V. 21a, "And (kai) going out from there," directly links this passage to the preceding, probably for reasons both historical (Mt follows Mk's sequence at this point) and theological.
"Jesus left that place and went away to [eis, into] the district of Tyre and Sidon" (15:21b, NRSV). He travelled not just to the border of Gentile territory, he penetrated it (cf. Gundry, 310). Thus it is not surprising that he encounters a Canaanite woman. (Even when he leaves this region, he stays in Gentile territory: cf. the comments on 15:29-31.) Thus both Jesus (by his choice of itinerary) and Matthew (by his arrangement of material) visibly underscore the lesson implicit in 15:1-20. Cf. III. below.
THE WOMAN'S FAITH.
The appeal of 15:22 acknowledges Jesus' Messianic status and his ability to cure her demon-possessed daughter.
Nothing deters the woman, neither her knowledge that Jesus is the Jewish Messiah ("Son of David," v. 22); nor his initial silence (v. 23a); nor the disciples' efforts to get rid of her (v. 23b); nor Jesus' demurral ("I was sent only to the lost sheep of Israel," v. 24); nor the maxim that underscores it ("It is not right to take the children's bread and toss it to their dogs," v. 26); nor the cumulative effect of those things. The effect of this manifold opposition is to celebrate her persistence (crowned by her witty retort, v. 27, to Jesus' maxim), and to give great force to Jesus' climactic utterance: "Woman, you have great faith! Your request is granted" (v. 28). In the maxim of v. 26 the children represent Jews, and the dogs Gentiles - but not disparagingly (though this was often the case). "The diminutive [kynariois, "little dogs, puppies"] together with the portrayal of the dogs as eating from the table favors that we have to do with household pets rather than with the street-roaming scavengers" (Gundry, 315).
SALVATION FOR THE GENTILES.
That Jesus actually heals the woman's daughter, demonstrates that he has come to save the Gentiles. The language of v. 28b ("And her daughter was healed from that very hour"), is very close to that of 8:13 (concerning the centurion's servant). Here, as in the story of 8:5-13, Jesus heals at a distance (which reflects Jesus' present concentration on Israel, v. 24) - as Mk 7:29-30 makes explicit. Does Jesus deliberately choose a maxim about food (v. 26), to make a connection between the healing (or saving) of a Gentile and the abolishing of "unclean" foods (vv. 10-20)?
THE FEEDING OF THE FOUR THOUSAND. 15:29-39.
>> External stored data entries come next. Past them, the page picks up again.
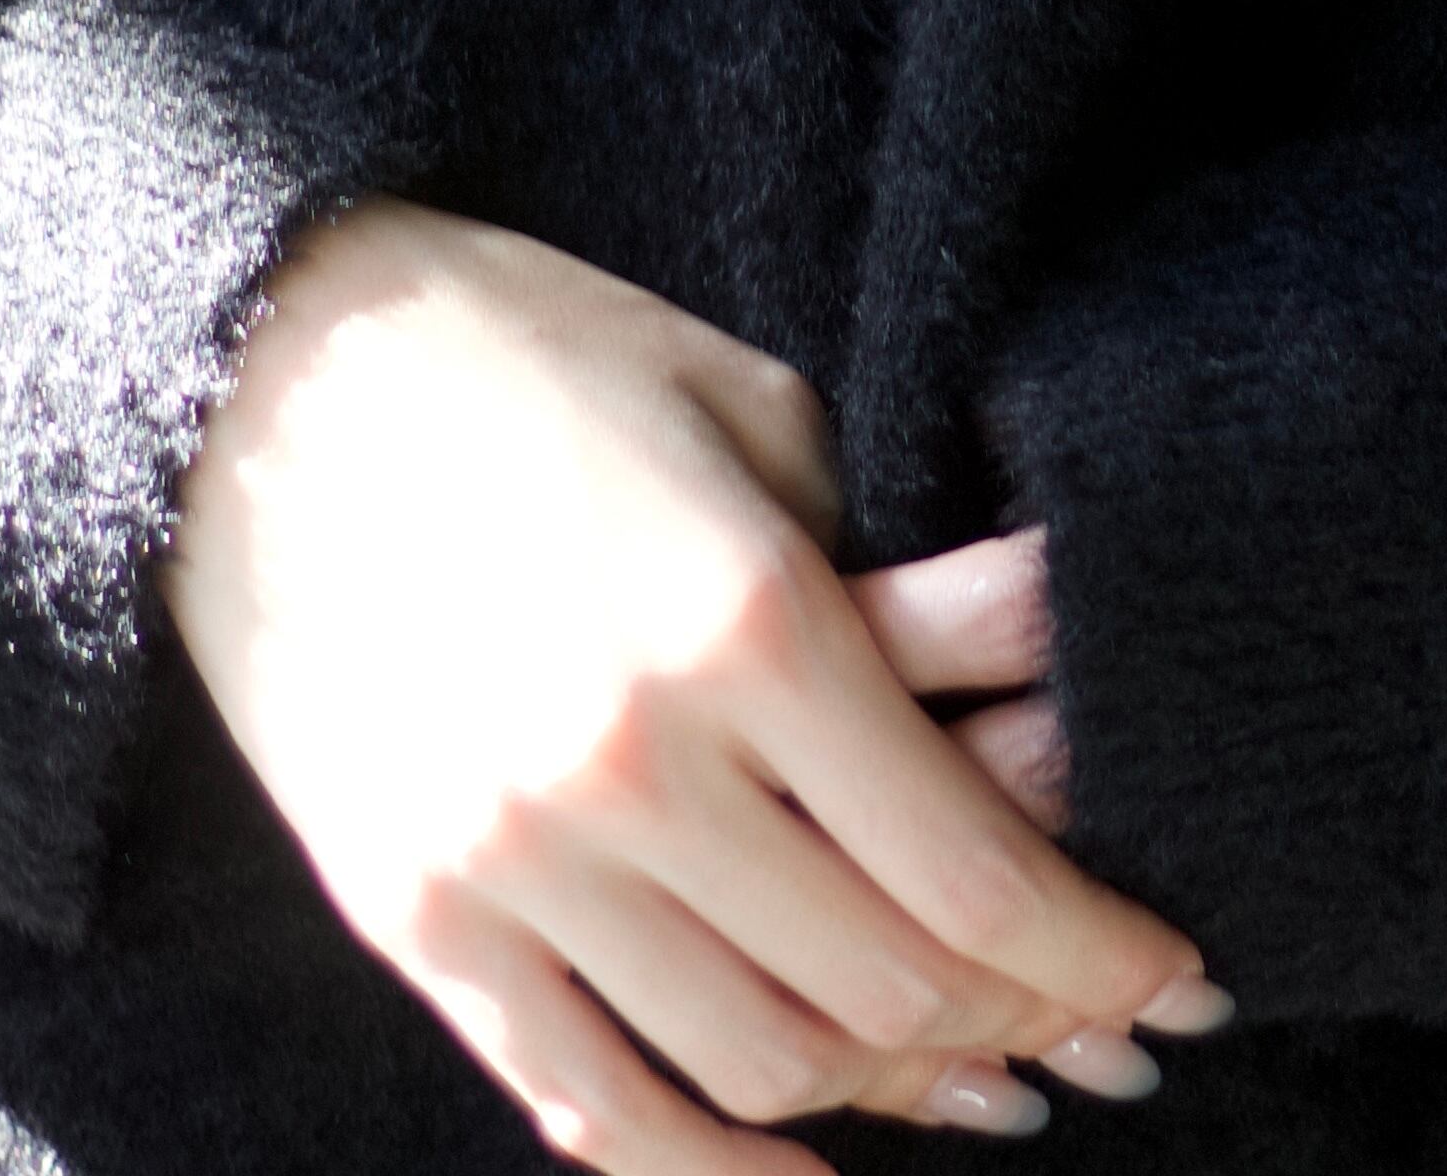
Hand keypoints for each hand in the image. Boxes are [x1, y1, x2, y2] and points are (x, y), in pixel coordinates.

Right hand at [163, 197, 1224, 1168]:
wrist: (269, 377)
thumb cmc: (545, 352)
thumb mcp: (751, 404)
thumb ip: (870, 565)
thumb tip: (999, 691)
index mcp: (752, 619)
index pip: (973, 868)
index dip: (1097, 950)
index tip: (1177, 974)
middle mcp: (637, 763)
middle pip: (885, 985)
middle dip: (1027, 1028)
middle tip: (1105, 1035)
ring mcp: (514, 858)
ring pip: (756, 1065)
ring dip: (893, 1099)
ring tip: (989, 1089)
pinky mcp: (414, 918)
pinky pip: (588, 1104)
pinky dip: (712, 1174)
THE PREPARATION. 15:29-31.
The Objects of Jesus' Compassion.
The healing of Gentiles continues. In leaving the region of Tyre and Sidon and coming to the Sea of Galilee (v. 29a), Jesus moves from one Gentile territory to another: cf. 4:12-16 (on "Galilee of the Gentiles") and 15:31 ("they praised the God of Israel"). See also Gundry, 317-18.
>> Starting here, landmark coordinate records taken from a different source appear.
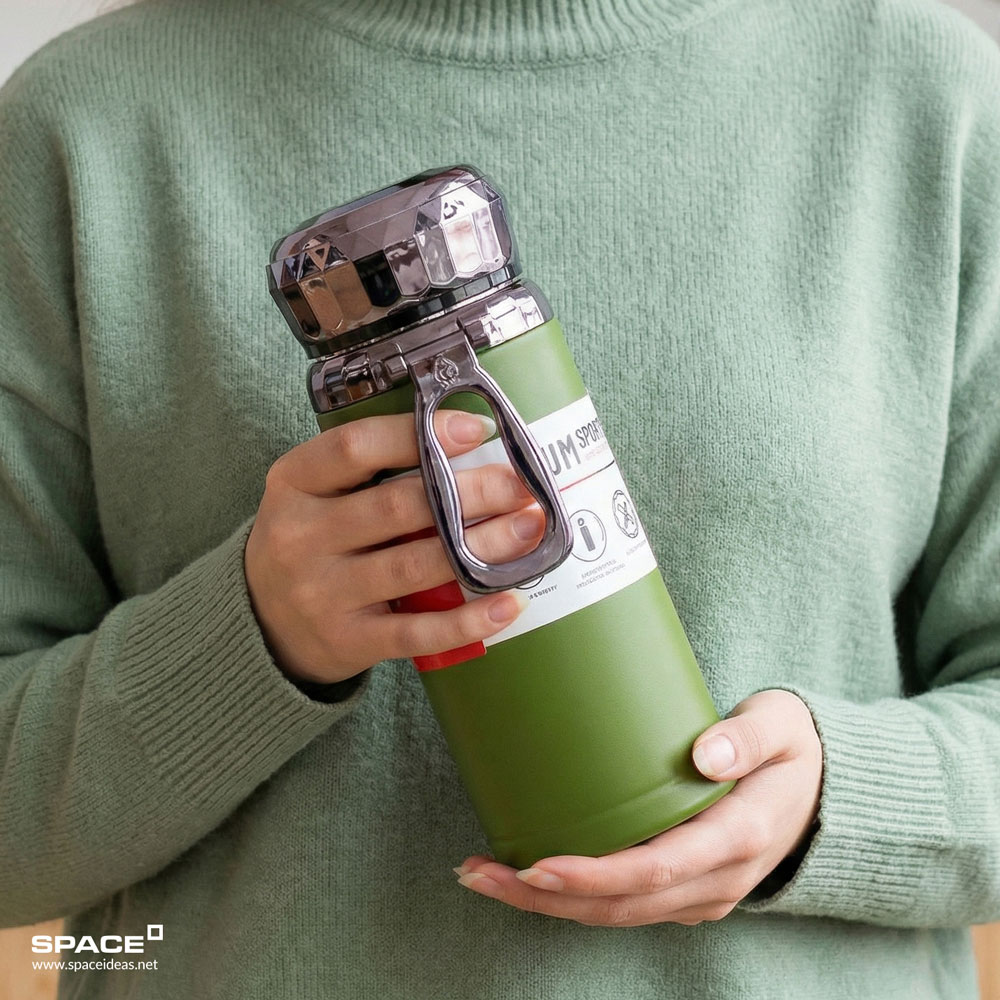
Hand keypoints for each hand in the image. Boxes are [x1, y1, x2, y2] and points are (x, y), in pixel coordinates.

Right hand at [245, 410, 540, 684]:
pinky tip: (509, 602)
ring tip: (529, 530)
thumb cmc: (310, 542)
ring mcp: (322, 593)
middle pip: (398, 506)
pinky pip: (418, 631)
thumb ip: (369, 471)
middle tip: (521, 486)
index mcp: (293, 483)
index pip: (355, 447)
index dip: (419, 434)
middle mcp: (301, 536)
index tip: (476, 430)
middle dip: (471, 492)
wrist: (260, 623)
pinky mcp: (347, 641)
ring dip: (483, 546)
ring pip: (415, 565)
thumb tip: (468, 444)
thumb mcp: (313, 493)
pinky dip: (470, 619)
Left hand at [455, 689, 821, 925]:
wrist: (824, 791)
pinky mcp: (687, 891)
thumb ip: (747, 737)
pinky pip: (625, 907)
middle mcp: (719, 878)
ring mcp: (702, 893)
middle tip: (479, 873)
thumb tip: (705, 754)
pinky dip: (574, 899)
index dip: (594, 874)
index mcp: (741, 837)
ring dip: (547, 903)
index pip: (658, 868)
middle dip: (545, 895)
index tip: (537, 863)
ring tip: (484, 875)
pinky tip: (531, 877)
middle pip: (622, 904)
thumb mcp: (781, 727)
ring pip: (617, 915)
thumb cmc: (792, 749)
The Greatness of Jesus' Authority.
Having come to the Sea of Galilee, Jesus "went up into the hills and sat down" (15:29b), language very close to that of 5:1-2 (the passages have in common the phrase eis to oros, and the verbs anabaino and proserchomai; kathizo, 5:1, and kathamai, 15:29, are synonymous). Here, as there, Jesus is portrayed as the New Moses who possesses supreme authority. There he exercised his authority by teaching Jews. Here he does so by healing and feeding Gentiles.
THE FEEDING ITSELF. 15:32-39.
Parallels with 14:13-21.
We may note the following common features. On their significance, see comments on 14:13-21.
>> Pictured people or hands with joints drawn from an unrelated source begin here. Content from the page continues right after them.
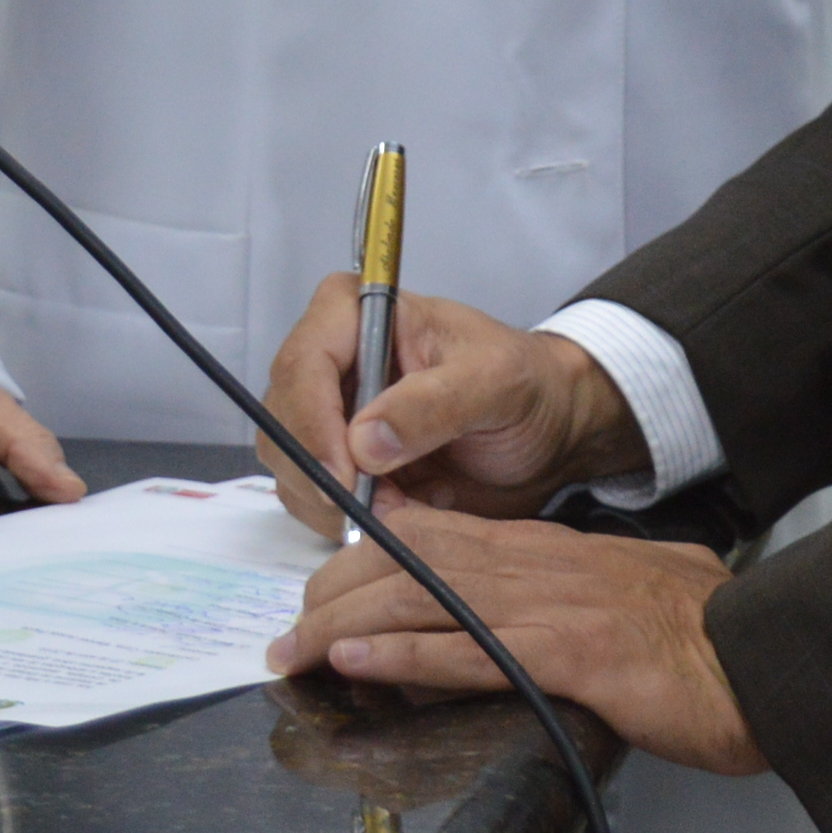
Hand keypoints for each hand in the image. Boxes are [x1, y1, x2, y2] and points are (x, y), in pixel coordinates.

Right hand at [257, 279, 646, 533]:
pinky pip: (315, 501)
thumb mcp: (496, 382)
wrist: (548, 431)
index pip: (303, 362)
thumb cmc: (527, 384)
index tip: (344, 476)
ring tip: (405, 509)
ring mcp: (329, 415)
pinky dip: (349, 520)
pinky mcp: (339, 463)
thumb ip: (435, 403)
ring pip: (292, 468)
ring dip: (337, 504)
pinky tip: (401, 516)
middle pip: (283, 420)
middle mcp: (331, 360)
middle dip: (321, 474)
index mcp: (357, 312)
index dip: (311, 423)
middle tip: (375, 509)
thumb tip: (364, 441)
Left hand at [265, 503, 763, 776]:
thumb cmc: (702, 631)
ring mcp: (546, 606)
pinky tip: (355, 662)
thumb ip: (575, 593)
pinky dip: (401, 655)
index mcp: (543, 550)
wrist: (758, 655)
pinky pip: (465, 650)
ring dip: (343, 626)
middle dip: (333, 595)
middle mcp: (532, 566)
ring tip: (292, 652)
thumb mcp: (625, 589)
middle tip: (286, 638)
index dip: (362, 561)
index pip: (428, 536)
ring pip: (419, 599)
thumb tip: (548, 612)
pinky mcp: (565, 654)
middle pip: (405, 560)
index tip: (322, 594)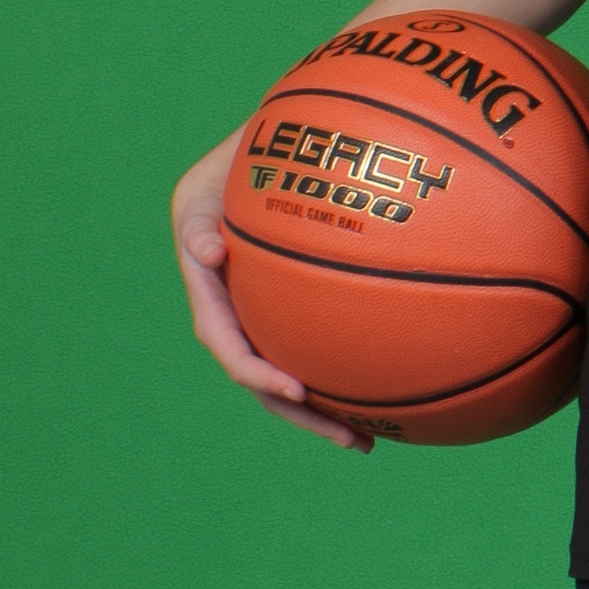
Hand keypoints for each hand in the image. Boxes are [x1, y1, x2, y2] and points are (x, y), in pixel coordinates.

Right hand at [170, 135, 370, 451]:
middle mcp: (237, 311)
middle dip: (306, 415)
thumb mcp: (205, 184)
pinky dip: (347, 369)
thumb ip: (200, 219)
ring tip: (370, 438)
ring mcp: (266, 311)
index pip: (228, 345)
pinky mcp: (298, 306)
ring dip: (328, 409)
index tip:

Jesus both heals and feeds members of the crowd.
The food is provided in an emergency.
Bread and fish are multiplied.
On each occasion, "they all ate and were satisfied" (the Greek of 14:20a is identical to that of 15:37a).
Jesus shows compassion for the people. (In 14:14, his compassion is immediately associated with his healing ministry; in 15:32, with his feeding the people.)
Jesus ministers to the crowd through the disciples.
The three aspects of Jesus' "visible parable" are again present.
The Distinctiveness of the Present Passage.
The most notable difference between the two passages, is that Jesus here ministers to Gentiles. His compassion provides just as lavishly for them as it had for the Jews. His Jewish followers (here represented by the disciples) are therefore, in obedience to his example and command, to impart the Kingdom's blessings of the Gentiles (cf. 28:19). In doing so, they may count on Jesus to supply the power needed to multiply their resources (15:33-36). The threefold lesson of the loaves is meant for Gentiles just as surely as for Jews.
Some consider that the difference between the Jewish setting of the first story and the Gentile setting of the second, is heightened by the Evangelists' choice of numbers. See the interesting (but to my mind, largely fanciful) discussion in Alan Richardson, The Miracle Stories of the Gospels, 97-98.